"Well—thanks," drawled Mrs. Mudd, mollified though doubtful. "I don't claim that George is handsome, but he's the smartest man in our district and he'll make the House sit up yet." She giggled and rolled her eyes. "He was downright jealous because I came home from the reception and raved over the President," she announced. "Oh, my!"

"Perhaps he's a Populist," suggested Betty.

"Not much he ain't. He's a good Democrat with Silver principles."

"Well, I'm glad you're happy. Good-afternoon."

"I love the greatest man in America and she loves George Washington Mudd," thought Betty, as she walked down the corridor. "Mortals die, but love is imperishable. A half-century hence and where will the love that dwells in every fibre of me now, have gone? Will it be dust with my dust, or vigorous with eternal youth in some poor girl who never heard my name?"
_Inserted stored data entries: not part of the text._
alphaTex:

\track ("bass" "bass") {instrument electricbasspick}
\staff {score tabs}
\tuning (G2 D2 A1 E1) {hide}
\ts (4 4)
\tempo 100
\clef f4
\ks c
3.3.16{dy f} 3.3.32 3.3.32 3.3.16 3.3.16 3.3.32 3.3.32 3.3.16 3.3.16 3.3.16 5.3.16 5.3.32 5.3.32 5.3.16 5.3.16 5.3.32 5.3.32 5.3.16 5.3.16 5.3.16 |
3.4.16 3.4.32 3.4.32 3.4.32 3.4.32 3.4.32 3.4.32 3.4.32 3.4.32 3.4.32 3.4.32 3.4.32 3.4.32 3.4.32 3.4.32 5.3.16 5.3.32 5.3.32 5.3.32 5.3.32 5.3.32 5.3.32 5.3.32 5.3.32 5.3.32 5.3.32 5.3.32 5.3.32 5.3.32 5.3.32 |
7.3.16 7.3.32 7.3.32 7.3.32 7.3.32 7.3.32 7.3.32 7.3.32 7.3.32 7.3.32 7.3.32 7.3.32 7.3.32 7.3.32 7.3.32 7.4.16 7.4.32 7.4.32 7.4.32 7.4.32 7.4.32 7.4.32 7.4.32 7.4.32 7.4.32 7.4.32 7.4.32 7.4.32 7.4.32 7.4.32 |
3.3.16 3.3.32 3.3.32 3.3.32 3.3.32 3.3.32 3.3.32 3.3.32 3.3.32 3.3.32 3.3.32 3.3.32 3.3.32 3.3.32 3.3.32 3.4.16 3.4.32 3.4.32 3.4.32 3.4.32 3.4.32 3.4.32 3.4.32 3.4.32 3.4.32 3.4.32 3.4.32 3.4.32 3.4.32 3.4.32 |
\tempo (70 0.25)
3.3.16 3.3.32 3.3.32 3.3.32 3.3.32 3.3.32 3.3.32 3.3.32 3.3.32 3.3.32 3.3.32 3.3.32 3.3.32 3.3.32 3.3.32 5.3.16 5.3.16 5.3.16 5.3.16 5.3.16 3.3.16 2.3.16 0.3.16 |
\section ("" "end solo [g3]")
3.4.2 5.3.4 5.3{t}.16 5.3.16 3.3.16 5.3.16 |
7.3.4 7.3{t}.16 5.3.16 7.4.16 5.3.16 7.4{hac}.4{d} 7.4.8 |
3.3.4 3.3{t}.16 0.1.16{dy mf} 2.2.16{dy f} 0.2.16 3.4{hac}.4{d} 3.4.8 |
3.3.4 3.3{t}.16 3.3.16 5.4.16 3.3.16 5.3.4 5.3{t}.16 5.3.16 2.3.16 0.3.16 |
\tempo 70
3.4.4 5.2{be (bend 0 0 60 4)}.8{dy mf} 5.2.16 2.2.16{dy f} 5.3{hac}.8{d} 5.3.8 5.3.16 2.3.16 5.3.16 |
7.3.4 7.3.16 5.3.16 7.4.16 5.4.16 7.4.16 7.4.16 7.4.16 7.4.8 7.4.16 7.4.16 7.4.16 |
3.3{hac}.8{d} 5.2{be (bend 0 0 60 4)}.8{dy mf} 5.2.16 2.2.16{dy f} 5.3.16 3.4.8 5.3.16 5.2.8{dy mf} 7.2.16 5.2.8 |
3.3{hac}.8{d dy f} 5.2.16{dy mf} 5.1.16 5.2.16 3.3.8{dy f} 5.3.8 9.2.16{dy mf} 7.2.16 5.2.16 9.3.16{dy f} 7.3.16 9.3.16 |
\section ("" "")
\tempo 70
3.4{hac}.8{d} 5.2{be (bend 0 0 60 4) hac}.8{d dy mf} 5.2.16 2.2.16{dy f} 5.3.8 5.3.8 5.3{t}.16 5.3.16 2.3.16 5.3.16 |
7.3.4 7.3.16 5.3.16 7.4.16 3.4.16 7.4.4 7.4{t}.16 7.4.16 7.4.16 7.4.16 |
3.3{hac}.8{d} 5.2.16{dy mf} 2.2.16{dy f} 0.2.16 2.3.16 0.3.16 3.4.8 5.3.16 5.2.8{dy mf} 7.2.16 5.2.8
And then she went home to her boudoir.

XIII

Betty, who had come justly to the conclusion that she knew something of politics after a year's application to the science and several object lessons, made in the following weeks her first acquaintance with the intricacies which sometimes may involve political motives. The President was not given time to exhaust diplomacy with Spain, although in his War Message he was obliged to state that he had done so. To deal successfully with a proud and mediaeval country required months, not days, and as Spain had grudgingly but surely yielded all along the line to the demands of the United States, it is safe to assume that she would have withdrawn peacefully her forces from Cuba if her pride could have been saved. Sagasta was working in the interests of peace; but a bigoted old country, too indolent to read history, and puzzled at a youthful nation's industry in the cause of humanity, would move so fast and no faster.

The President was rushed off his feet and his hand was forced. An honest but delirious country was threatening impeachment and clamouring for war. Its representatives were hammering on the doors of the White House and shrieking in Congress. A dishonest press was inflaming it and injuring it in the eyes of the world by assaulting the integrity of the Executive and of the leading men in both Houses; and unscrupulous politicians were extracting every possible party advantage, until it looked as if the Democratic party, rent asunder by Mr. Bryan and his doctrines, would be unified once more. The House, after the President's calm and impersonal message on the Maine report, acted like a mutinous school of bad boys who had not been taught the first principles of breeding and dignity; the few gentlemen in it hardly tried to make themselves heard, and even the Speaker was powerless to quell a couple of hundred tempers all rampant at once. Every conceivable insult was heaped upon the head of the President as he delayed his War Message from day to day, hoping against hope, and gaining what time he could to strengthen the Navy.

It became necessary therefore for the high-class men in the Senate, particularly the Republicans, to present an unbroken front. Whatever the conclusions of the President, they must stand by him. It was their duty as Americans first and Republicans after; for they had elected him to the high and representative office he filled, they were responsible for him, he had done nothing to forfeit their confidence, and everything, by his wise and conservative course, to win their approval. And it was their duty to their party to uphold him, for internal dissensions in this great crisis would weaken their forces and play them into the hands of the Democrats. Therefore, Senator North and others, who had strenuously and consistently opposed war from any cause, until it became evident that the President had been elbowed into the position of a puppet by his people instead of being permitted to guide them, withdrew their opposition, and when his Message finally was forced from his hand, let it be known that they should support it against the powerful faction in the Senate which demanded the recognition of Cuba as a Republic. The Message meant war, but a war that no longer could be averted, and there was nothing left for any high-minded statesman and loyal party man to do but to defend the President from those who would usurp his authority and tie his hands, to demonstrate to the world their belief in a statesmanship which was being attacked at every point by those whom his Message had disappointed, and to provide against one future embarrassment the more.